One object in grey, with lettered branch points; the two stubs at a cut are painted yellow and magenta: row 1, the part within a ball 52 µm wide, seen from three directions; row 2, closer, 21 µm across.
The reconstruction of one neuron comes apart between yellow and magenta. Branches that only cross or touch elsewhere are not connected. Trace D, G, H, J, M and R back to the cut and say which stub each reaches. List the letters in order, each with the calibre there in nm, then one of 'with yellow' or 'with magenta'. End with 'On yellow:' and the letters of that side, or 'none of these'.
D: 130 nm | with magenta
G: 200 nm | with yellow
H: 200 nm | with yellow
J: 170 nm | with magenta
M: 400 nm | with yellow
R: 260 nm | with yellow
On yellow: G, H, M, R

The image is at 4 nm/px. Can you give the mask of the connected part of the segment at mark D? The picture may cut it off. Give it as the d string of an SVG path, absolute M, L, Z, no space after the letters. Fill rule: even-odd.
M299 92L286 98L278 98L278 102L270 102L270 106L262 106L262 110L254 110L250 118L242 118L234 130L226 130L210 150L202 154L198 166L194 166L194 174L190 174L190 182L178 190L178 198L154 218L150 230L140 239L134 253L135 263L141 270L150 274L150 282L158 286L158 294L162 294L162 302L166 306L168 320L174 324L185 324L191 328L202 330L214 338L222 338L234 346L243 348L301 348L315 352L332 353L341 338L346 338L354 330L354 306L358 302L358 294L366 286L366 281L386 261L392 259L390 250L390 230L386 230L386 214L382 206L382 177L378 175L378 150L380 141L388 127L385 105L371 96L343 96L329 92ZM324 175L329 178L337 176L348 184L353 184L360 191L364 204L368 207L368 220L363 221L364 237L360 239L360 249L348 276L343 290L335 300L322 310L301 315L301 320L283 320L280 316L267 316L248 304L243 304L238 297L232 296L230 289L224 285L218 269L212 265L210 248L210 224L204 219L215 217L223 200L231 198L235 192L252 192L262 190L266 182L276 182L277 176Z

--

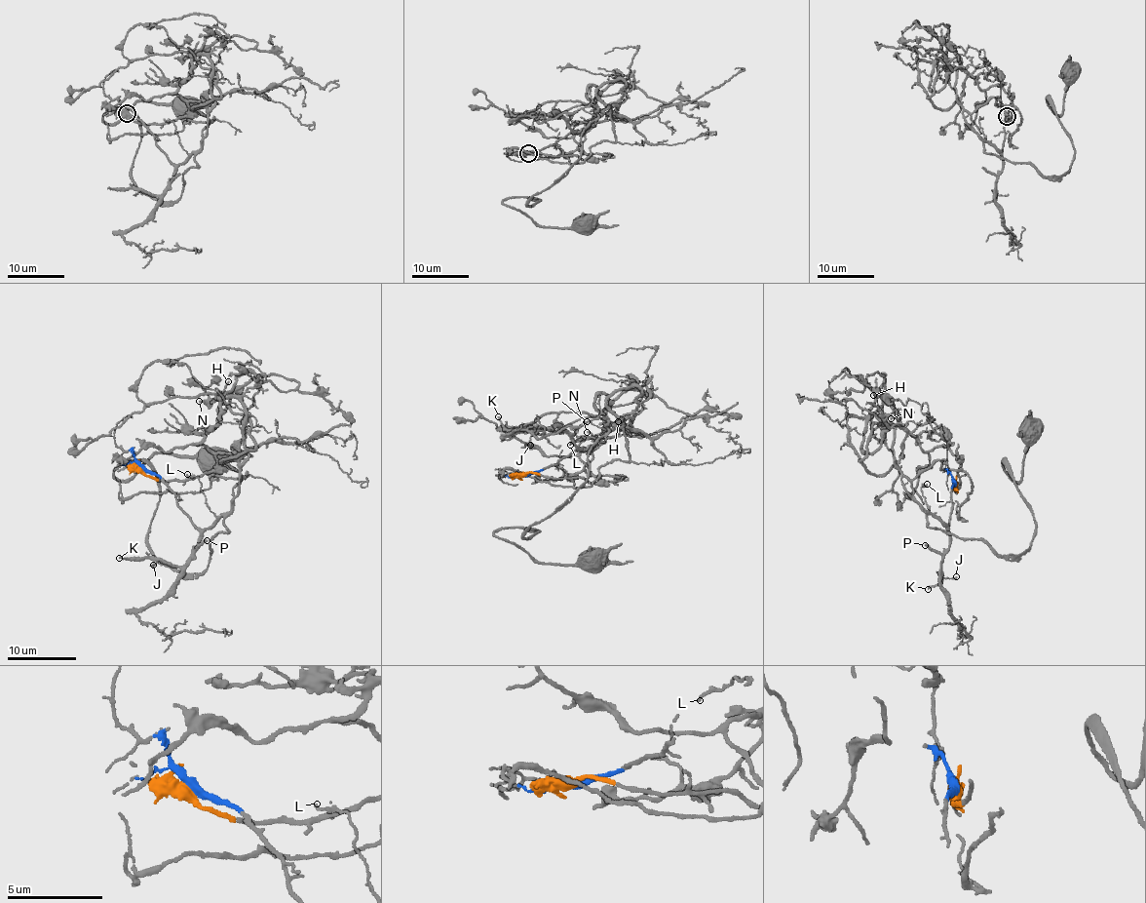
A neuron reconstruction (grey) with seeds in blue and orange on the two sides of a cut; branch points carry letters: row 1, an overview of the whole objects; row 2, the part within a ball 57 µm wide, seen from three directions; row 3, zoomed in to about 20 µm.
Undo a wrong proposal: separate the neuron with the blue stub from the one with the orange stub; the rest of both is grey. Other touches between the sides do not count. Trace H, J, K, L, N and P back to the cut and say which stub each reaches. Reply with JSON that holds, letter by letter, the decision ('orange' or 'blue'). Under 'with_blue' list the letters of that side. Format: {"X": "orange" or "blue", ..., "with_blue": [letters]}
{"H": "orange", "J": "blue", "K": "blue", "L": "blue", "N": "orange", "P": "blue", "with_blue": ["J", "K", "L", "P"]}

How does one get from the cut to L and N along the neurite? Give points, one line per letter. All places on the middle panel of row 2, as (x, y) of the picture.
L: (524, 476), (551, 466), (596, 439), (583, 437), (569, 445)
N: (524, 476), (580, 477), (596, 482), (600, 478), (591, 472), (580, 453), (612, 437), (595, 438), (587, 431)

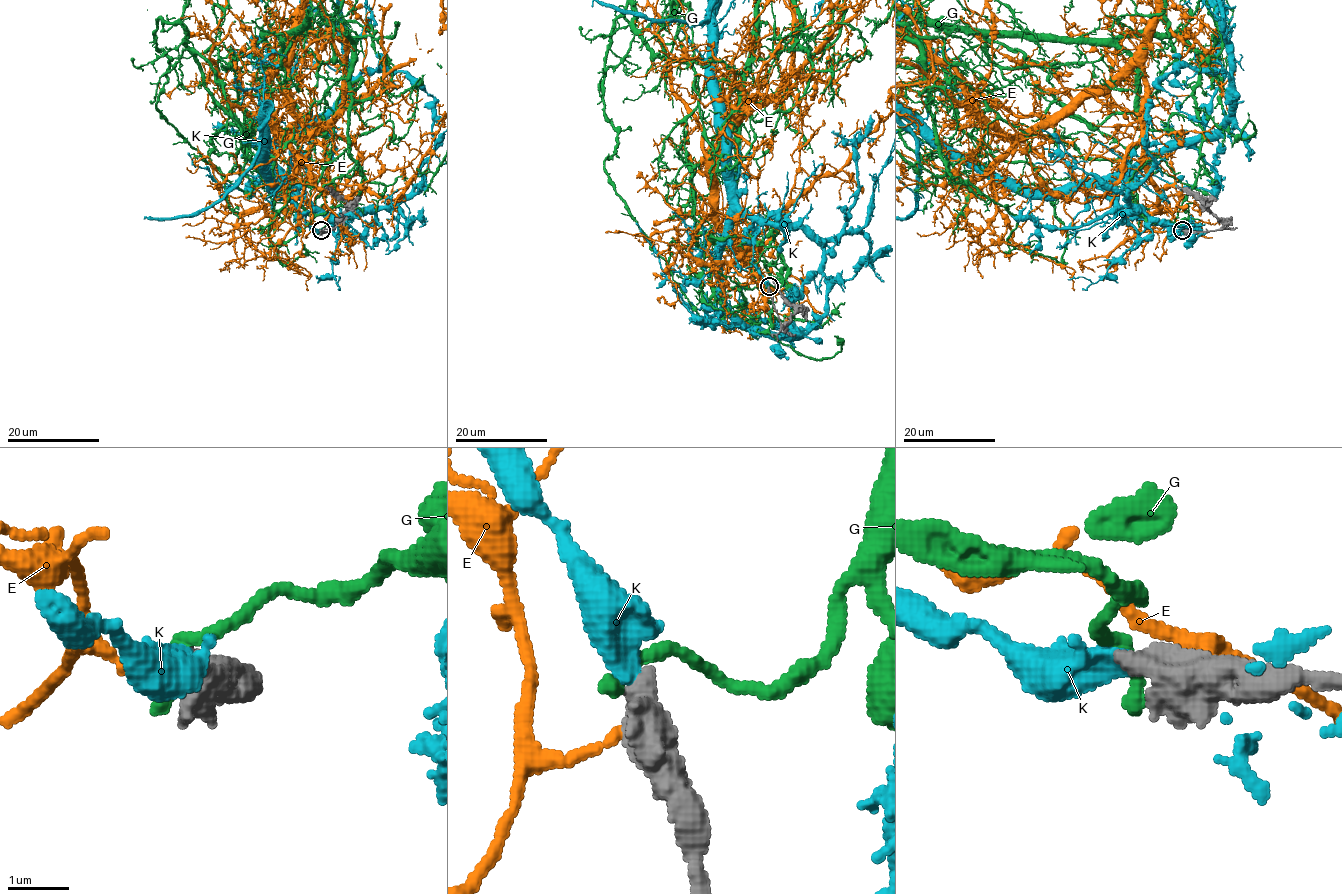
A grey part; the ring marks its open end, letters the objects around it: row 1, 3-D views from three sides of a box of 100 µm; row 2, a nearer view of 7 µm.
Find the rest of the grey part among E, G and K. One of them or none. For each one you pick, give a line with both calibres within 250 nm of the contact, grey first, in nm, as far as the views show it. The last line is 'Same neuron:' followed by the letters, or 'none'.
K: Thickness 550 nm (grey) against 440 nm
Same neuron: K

--

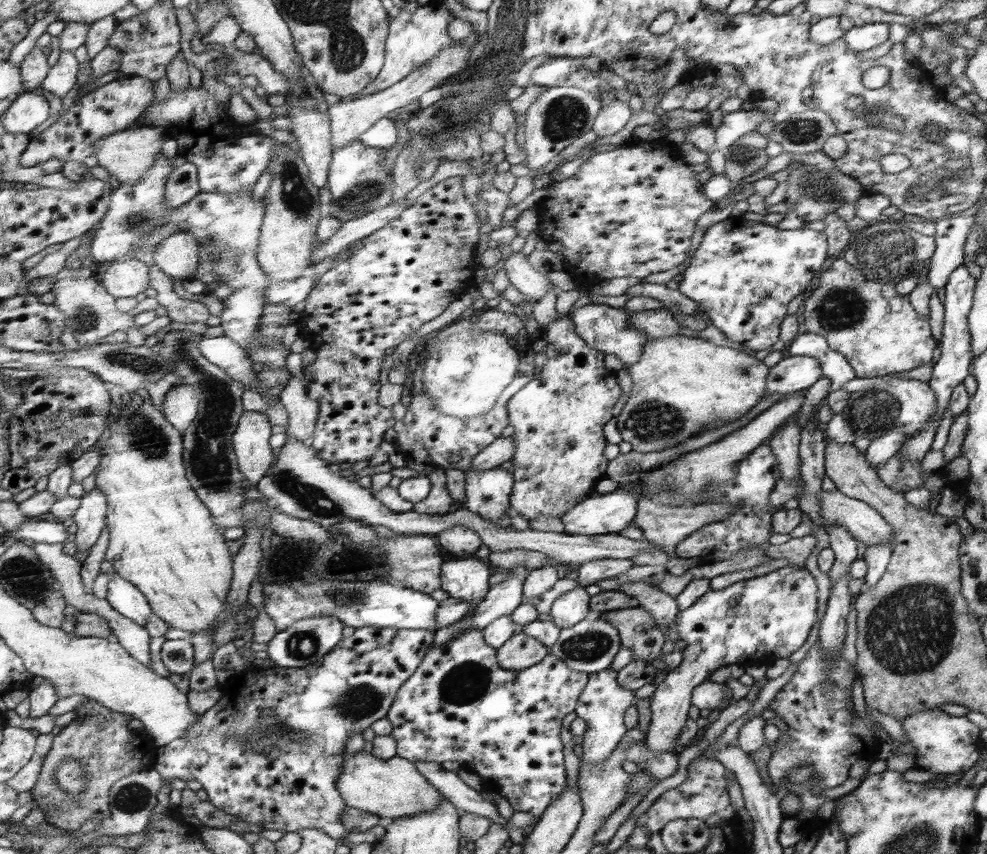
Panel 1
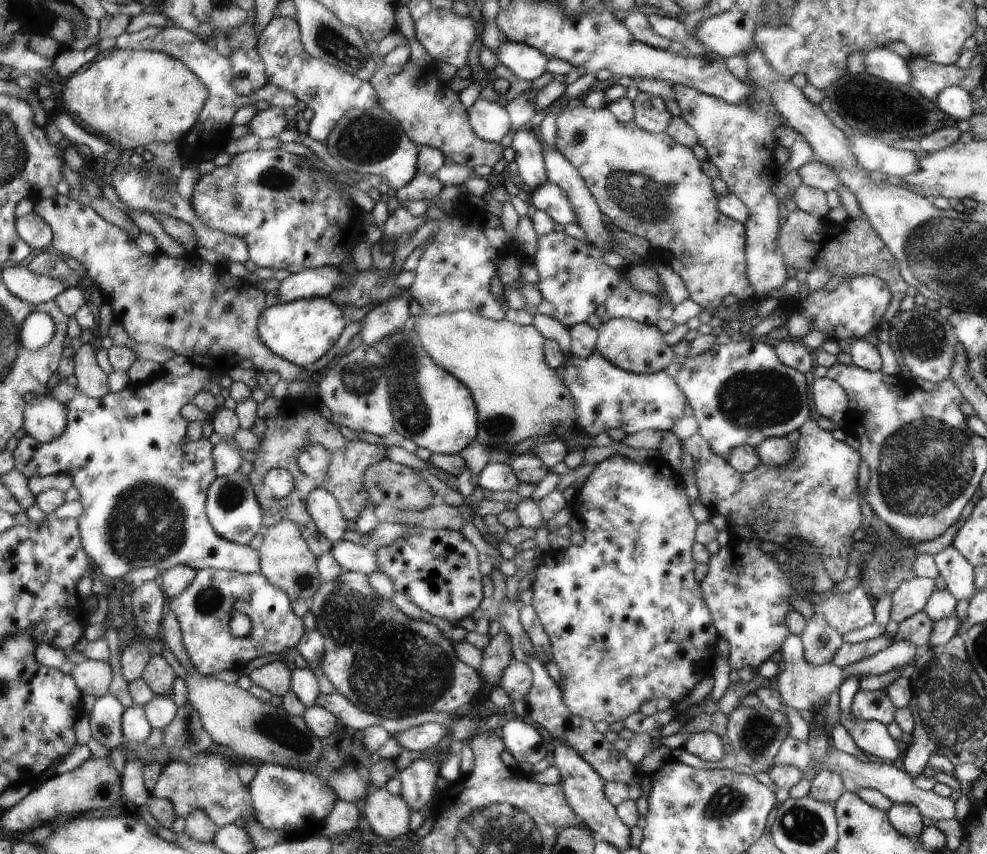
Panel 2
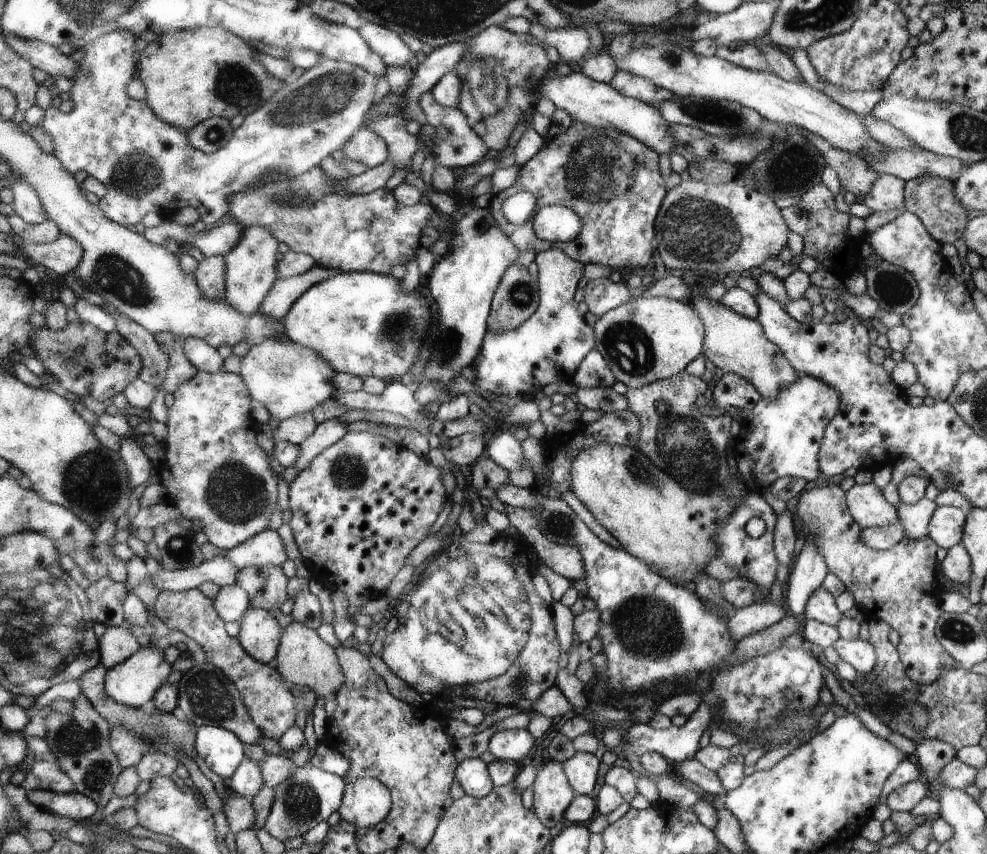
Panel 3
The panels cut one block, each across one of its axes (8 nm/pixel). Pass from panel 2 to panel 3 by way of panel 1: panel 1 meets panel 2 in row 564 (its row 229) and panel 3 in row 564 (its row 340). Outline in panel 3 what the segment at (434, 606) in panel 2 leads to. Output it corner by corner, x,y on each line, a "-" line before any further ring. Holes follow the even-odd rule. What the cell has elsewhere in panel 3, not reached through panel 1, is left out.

PROMPT →
Using the material above, filter for lines holding "seen" and copy each one.

TASK OUTPUT →
One object in grey, with lettered branch points; the two stubs at a cut are painted yellow and magenta: row 1, the part within a ball 52 µm wide, seen from three directions; row 2, closer, 21 µm across.
A neuron reconstruction (grey) with seeds in blue and orange on the two sides of a cut; branch points carry letters: row 1, an overview of the whole objects; row 2, the part within a ball 57 µm wide, seen from three directions; row 3, zoomed in to about 20 µm.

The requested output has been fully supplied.